Given task 1 ▸ Translate this sentence from the passage on final girls in horror cinema into Spanish: "Often, the horrifying influences represent a need that their character arc pushes them into internalizing, though often as a bargain that comes with a hefty price."
**** Source excerpt ****
The final girl has been a staple of horror cinema since the trope was canonized in the mid-1980s, but exists as part of a progression from the final couples of earlier horror cinema and has continued to evolve in the years since. As horror cinema has listed in an increasingly post-modern direction ever since tropes like the ‘final girl’ became so recognizable, and became so often parodied, horror cinema has increasingly offered examples that deconstruct the archetype in a critical fashion. Much as many of the most iconic horror antagonists have come to be treated increasingly as antiheroes—they do after all often exist to ritualistically punish those guilty of social transgressions—the final girls have also undergone an evolution, with an increasingly ambivalent relationship towards the horrific presences they encounter. Often, the horrifying influences represent a need that their character arc pushes them into internalizing, though often as a bargain that comes with a hefty price.

There are familiar and obvious examples of this like Dani in Midsommar, whose ordeal is a manifestation of her need to cut emotional ties with an unsupportive partner, but in doing so finds herself pulled into a community of rigid social order, where the potential for violence will always be present. However, Dani is far from the only example of this more complex variant of final girls, whose survival depends not simply upon their resourcefulness or resilience, but their malleability and responsiveness to change. This malleability has taken many forms in recent years, sometimes representing a need for a change in social or familial engagement, an emotional need to find peace with inner trauma, and sometimes a moral mutability, embracing a darker path than the one laid out for them.
**** Raw records ****
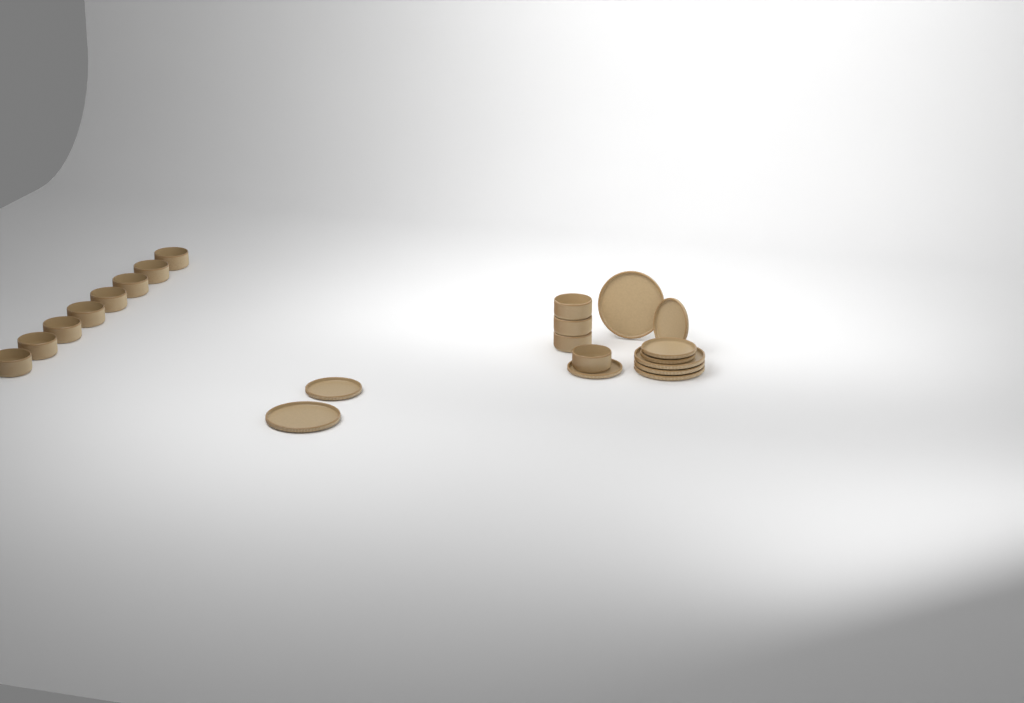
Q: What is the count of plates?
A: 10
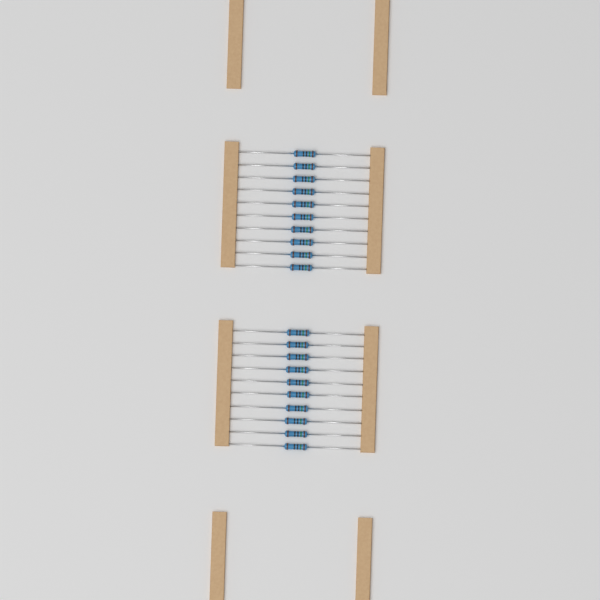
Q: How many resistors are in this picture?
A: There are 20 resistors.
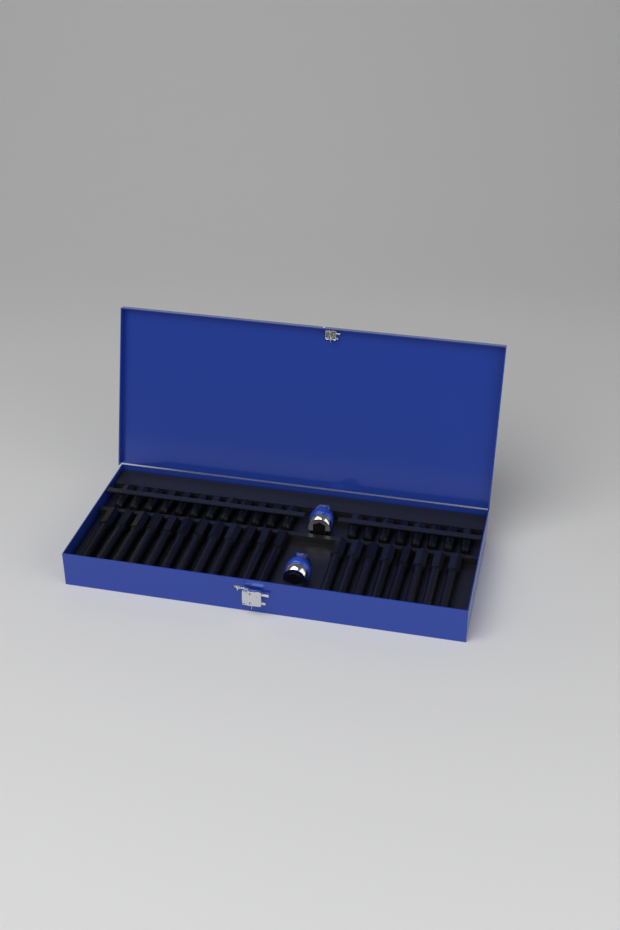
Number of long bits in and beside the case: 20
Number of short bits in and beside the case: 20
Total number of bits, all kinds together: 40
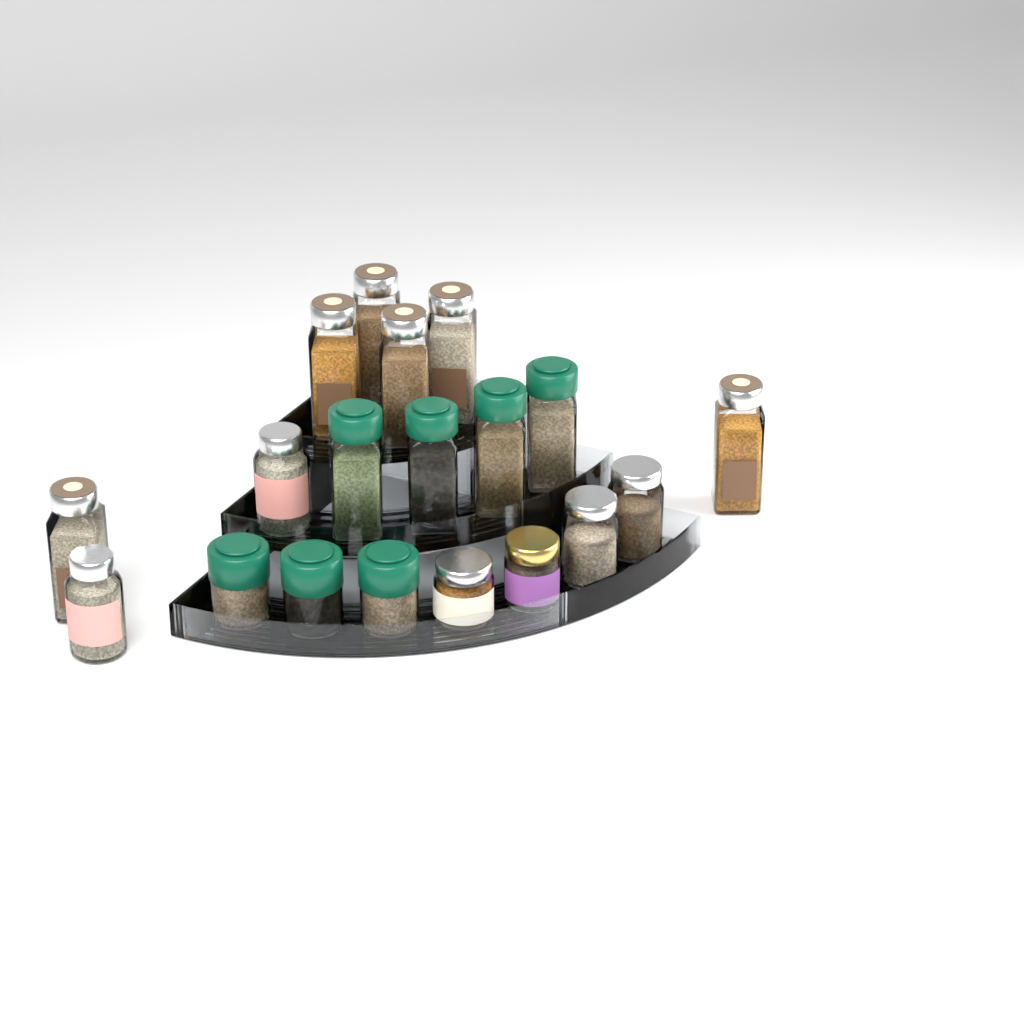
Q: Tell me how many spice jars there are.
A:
****
Given task 2 ▸ Rename "spice jars" to "salt shakers" in the entries, from the line containing "Total number of bits, all kinds together: 40" through the end of the entries, that line included. Write out those lines with nothing else changed, and leave out the pictures.

Response 1 ▸ A menudo, las influencias aterradoras representan una necesidad que el arco de su personaje las empuja a interiorizar, aunque a menudo como un pacto que conlleva un alto precio.

Response 2 ▸
Total number of bits, all kinds together: 40
Q: Tell me how many salt shakers there are.
A:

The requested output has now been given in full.